*EXERCISE DETAILS*
Everything from the line containing "табиғи газға қосу жоспарланып отыр." through the final line of the material is to be restated word for word, and only that.

*SOURCE INFORMATION*
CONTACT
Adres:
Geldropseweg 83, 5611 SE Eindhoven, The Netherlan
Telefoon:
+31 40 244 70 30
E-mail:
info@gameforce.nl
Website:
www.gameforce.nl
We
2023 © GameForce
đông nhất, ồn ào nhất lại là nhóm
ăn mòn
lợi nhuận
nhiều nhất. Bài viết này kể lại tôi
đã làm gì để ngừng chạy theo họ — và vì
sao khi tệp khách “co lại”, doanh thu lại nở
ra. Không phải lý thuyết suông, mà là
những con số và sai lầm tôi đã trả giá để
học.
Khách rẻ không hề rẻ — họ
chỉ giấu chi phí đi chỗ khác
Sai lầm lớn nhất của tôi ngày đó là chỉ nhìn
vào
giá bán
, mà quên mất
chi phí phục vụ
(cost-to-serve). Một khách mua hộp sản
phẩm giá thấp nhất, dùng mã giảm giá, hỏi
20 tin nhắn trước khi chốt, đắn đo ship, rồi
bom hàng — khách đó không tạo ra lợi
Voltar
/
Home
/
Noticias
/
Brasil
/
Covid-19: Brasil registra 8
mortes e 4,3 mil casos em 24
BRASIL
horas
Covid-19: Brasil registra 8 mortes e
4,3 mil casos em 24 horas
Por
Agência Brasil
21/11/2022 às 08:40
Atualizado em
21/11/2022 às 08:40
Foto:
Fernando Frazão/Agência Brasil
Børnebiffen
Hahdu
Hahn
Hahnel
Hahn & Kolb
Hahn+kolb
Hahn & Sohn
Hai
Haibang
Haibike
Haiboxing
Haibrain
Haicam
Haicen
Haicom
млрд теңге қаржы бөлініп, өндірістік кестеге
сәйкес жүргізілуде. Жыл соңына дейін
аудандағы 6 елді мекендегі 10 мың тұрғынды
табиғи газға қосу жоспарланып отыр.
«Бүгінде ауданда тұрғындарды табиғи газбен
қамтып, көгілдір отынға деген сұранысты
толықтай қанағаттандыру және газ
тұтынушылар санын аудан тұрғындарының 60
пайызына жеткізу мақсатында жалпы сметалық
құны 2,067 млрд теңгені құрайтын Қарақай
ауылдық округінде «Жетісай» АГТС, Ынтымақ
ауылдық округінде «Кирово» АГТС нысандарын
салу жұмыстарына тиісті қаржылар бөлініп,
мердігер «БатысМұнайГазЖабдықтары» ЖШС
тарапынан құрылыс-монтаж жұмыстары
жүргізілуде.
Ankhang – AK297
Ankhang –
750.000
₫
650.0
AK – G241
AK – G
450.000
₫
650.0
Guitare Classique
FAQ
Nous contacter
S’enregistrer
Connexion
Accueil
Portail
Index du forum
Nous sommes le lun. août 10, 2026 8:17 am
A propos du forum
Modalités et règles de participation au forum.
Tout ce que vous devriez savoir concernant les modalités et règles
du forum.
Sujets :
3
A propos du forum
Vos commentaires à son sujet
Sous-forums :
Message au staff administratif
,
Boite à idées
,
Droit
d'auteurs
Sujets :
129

*OUTPUT OF THE EXERCISE*
табиғи газға қосу жоспарланып отыр.
«Бүгінде ауданда тұрғындарды табиғи газбен
қамтып, көгілдір отынға деген сұранысты
толықтай қанағаттандыру және газ
тұтынушылар санын аудан тұрғындарының 60
пайызына жеткізу мақсатында жалпы сметалық
құны 2,067 млрд теңгені құрайтын Қарақай
ауылдық округінде «Жетісай» АГТС, Ынтымақ
ауылдық округінде «Кирово» АГТС нысандарын
салу жұмыстарына тиісті қаржылар бөлініп,
мердігер «БатысМұнайГазЖабдықтары» ЖШС
тарапынан құрылыс-монтаж жұмыстары
жүргізілуде.
Ankhang – AK297
Ankhang –
750.000
₫
650.0
AK – G241
AK – G
450.000
₫
650.0
Guitare Classique
FAQ
Nous contacter
S’enregistrer
Connexion
Accueil
Portail
Index du forum
Nous sommes le lun. août 10, 2026 8:17 am
A propos du forum
Modalités et règles de participation au forum.
Tout ce que vous devriez savoir concernant les modalités et règles
du forum.
Sujets :
3
A propos du forum
Vos commentaires à son sujet
Sous-forums :
Message au staff administratif
,
Boite à idées
,
Droit
d'auteurs
Sujets :
129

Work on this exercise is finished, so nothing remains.